You can remove a variable by right-clicking its label and selecting Remove from Trace.
Oscilloscope View
The oscilloscope provides a time-domain graph of all traced signals. The horizontal axis represents time and the vertical axis shows signal values.
Key controls:
- Time Scale — Adjust the visible time window from 100 ms to 60 seconds using the horizontal zoom slider.
- Amplitude Scale — Each channel has its own vertical scale. Right-click a channel label to set custom min/max values.
- Trigger — Set a trigger condition on any
BOOLvariable to start capture on a rising or falling edge. This is useful for capturing events that happen unpredictably. - Cursors — Click on the waveform to place measurement cursors. Two cursors display the time delta and value difference between them.
The oscilloscope scrolls in real-time during simulation. Click Freeze to pause the display without stopping the simulation itself.
High-Frequency Capture
By default, the trace records values once per PLC scan cycle. For faster capture:
- Open Trace Settings from the gear icon.
- Set the Sample Rate to a higher frequency (up to 10 kHz).
- Enable Oversampling to interpolate between scan cycles.

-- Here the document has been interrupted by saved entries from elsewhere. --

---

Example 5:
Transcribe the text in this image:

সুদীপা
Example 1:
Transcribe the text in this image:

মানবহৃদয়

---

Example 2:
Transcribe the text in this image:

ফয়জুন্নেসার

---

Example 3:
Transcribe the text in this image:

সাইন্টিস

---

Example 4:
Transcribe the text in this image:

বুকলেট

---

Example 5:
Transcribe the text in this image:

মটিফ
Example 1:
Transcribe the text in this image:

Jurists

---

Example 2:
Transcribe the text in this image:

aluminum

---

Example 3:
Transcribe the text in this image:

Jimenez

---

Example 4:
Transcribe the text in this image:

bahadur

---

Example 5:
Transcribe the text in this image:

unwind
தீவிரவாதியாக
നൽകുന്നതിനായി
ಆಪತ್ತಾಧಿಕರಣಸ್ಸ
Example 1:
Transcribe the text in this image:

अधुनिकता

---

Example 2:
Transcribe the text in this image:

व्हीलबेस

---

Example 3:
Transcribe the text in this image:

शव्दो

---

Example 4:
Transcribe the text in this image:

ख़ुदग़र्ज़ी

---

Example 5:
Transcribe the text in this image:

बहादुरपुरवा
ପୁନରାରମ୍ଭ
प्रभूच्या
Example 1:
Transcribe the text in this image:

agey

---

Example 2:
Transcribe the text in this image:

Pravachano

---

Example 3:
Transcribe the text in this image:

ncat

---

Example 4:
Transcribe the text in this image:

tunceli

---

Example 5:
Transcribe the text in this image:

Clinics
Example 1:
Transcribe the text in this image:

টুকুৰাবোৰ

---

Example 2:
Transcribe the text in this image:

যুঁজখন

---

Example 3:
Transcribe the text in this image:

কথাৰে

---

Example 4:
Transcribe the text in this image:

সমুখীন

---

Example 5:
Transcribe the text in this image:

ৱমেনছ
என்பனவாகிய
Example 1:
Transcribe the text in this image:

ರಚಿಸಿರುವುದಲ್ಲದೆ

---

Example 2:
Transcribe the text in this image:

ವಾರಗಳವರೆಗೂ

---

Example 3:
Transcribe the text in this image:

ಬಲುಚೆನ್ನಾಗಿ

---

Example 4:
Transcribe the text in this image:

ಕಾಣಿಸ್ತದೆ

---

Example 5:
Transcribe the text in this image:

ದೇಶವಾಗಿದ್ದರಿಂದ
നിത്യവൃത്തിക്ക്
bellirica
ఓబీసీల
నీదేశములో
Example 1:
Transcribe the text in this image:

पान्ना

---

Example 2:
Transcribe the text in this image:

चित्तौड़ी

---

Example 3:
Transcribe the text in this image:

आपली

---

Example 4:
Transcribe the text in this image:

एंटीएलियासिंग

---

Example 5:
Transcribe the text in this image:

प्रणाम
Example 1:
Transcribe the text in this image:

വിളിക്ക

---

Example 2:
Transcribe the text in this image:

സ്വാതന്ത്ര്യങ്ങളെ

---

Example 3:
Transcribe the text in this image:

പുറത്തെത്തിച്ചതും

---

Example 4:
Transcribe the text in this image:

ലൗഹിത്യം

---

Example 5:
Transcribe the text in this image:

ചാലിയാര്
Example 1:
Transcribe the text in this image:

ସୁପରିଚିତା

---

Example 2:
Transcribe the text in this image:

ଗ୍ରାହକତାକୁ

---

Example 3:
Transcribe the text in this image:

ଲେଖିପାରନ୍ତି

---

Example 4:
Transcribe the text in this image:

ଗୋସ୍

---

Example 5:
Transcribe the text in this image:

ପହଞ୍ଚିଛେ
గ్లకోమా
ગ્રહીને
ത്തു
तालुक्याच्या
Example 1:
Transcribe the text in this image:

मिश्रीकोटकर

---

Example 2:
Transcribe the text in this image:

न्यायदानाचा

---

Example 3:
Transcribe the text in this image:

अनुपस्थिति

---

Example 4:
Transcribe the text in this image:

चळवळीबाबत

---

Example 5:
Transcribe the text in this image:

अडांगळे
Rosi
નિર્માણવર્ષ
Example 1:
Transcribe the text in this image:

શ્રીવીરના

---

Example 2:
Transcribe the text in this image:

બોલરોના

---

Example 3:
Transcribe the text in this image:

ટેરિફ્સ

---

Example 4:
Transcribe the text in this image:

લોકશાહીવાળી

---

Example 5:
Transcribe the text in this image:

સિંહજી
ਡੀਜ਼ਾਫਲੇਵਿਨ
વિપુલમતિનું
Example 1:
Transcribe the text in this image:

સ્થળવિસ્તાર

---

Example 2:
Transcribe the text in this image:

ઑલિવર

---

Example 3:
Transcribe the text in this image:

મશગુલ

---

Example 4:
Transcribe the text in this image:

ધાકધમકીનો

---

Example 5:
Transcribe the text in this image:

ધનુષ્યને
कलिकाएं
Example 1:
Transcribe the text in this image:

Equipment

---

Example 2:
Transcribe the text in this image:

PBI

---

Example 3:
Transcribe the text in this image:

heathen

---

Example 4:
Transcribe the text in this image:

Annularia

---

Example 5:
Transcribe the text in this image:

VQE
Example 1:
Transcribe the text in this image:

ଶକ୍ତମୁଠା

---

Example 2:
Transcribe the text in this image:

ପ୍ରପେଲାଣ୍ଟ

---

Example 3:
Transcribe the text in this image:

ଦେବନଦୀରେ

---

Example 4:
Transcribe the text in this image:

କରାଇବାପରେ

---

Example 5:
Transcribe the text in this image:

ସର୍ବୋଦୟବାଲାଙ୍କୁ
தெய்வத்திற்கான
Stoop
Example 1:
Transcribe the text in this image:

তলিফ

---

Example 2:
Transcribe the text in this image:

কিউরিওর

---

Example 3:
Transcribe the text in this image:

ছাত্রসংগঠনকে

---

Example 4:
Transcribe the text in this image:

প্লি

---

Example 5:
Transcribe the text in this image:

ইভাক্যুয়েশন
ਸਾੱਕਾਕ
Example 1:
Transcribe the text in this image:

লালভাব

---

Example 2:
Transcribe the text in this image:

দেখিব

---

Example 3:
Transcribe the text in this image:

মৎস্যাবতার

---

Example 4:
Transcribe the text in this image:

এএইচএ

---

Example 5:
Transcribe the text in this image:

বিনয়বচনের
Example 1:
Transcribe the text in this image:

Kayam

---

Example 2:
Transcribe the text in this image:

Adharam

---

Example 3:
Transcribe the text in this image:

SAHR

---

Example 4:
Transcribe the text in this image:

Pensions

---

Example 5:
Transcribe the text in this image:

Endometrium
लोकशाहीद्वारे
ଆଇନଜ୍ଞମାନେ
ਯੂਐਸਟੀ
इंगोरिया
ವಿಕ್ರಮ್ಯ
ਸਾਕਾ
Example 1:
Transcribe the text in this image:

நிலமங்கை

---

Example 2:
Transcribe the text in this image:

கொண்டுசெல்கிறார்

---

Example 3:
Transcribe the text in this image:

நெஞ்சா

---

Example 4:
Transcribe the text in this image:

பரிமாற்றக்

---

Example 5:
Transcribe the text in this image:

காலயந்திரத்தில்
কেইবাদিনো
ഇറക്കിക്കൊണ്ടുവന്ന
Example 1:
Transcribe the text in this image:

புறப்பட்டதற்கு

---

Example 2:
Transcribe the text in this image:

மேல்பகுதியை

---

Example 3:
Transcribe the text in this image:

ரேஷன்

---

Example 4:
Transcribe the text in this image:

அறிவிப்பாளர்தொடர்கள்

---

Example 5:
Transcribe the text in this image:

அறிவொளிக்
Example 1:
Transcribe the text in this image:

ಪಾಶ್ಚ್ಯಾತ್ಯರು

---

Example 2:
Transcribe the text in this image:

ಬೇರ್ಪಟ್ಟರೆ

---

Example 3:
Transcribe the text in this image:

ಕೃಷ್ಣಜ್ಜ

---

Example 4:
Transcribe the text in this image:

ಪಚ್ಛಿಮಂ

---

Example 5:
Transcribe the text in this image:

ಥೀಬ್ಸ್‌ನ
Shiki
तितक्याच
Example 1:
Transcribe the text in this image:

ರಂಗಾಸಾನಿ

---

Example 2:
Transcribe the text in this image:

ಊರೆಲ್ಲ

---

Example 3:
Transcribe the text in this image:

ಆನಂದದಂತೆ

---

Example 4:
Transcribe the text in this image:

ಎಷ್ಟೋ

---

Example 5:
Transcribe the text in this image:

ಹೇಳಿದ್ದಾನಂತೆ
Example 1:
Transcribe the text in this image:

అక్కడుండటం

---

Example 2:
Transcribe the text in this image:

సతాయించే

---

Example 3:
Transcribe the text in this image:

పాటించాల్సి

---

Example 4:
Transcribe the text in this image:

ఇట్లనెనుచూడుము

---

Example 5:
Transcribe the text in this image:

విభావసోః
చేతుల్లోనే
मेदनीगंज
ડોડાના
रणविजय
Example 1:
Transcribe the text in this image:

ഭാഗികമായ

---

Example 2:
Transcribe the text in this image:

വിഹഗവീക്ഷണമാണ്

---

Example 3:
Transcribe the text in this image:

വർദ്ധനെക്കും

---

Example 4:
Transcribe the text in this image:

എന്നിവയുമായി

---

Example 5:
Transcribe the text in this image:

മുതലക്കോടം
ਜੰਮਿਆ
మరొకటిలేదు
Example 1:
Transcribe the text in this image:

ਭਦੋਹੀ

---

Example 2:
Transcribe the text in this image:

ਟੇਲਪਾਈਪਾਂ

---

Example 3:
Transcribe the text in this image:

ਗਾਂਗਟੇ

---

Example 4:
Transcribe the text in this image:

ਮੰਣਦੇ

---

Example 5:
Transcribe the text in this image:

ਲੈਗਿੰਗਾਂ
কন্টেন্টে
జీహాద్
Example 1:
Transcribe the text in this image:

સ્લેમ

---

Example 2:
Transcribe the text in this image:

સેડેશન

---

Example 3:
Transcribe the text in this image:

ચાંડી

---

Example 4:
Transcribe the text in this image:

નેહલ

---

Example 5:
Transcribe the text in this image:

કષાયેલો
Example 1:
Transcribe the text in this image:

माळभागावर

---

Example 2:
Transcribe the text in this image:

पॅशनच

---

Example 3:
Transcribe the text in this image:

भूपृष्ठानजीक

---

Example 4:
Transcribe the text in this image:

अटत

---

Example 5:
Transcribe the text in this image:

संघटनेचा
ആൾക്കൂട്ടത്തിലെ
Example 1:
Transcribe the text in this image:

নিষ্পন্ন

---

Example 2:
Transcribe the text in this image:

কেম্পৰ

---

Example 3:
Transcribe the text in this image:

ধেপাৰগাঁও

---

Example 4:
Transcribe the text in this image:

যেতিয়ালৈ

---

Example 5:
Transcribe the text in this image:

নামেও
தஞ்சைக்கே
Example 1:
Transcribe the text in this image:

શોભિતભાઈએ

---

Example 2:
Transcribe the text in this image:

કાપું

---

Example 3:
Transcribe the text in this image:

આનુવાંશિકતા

High-frequency capture increases memory usage. The trace buffer holds approximately 60 seconds of data at 10 kHz across 8 channels. Older data is discarded on a rolling basis unless you export it.
Analyzing Timing Relationships
The oscilloscope is especially useful for verifying that signals change in the correct sequence:
- Place cursors on two edges to measure the exact delay between an input event and the corresponding output response.
- Use the trigger feature to capture a specific moment repeatedly and compare waveforms across multiple runs.
- Overlay multiple
BOOLsignals to confirm that interlocks activate before actuators engage.
If you notice unexpected delays, check your PLC cycle time configuration — a longer cycle time directly increases the worst-case response time.
Exporting Trace Data
To save trace data for offline analysis:
- Click Export in the trace panel toolbar.
- Choose a format:
- CSV — Timestamped rows with one column per variable, compatible with Excel or Python scripts.
- JSON — Structured format with metadata including variable names, data types, and sample rate.
- Select the time range to export (full buffer or between cursors).
- Click Download.
Exported files include the project name and timestamp in the filename for easy identification. You can reimport CSV files into the trace panel to compare previous recordings against a live simulation.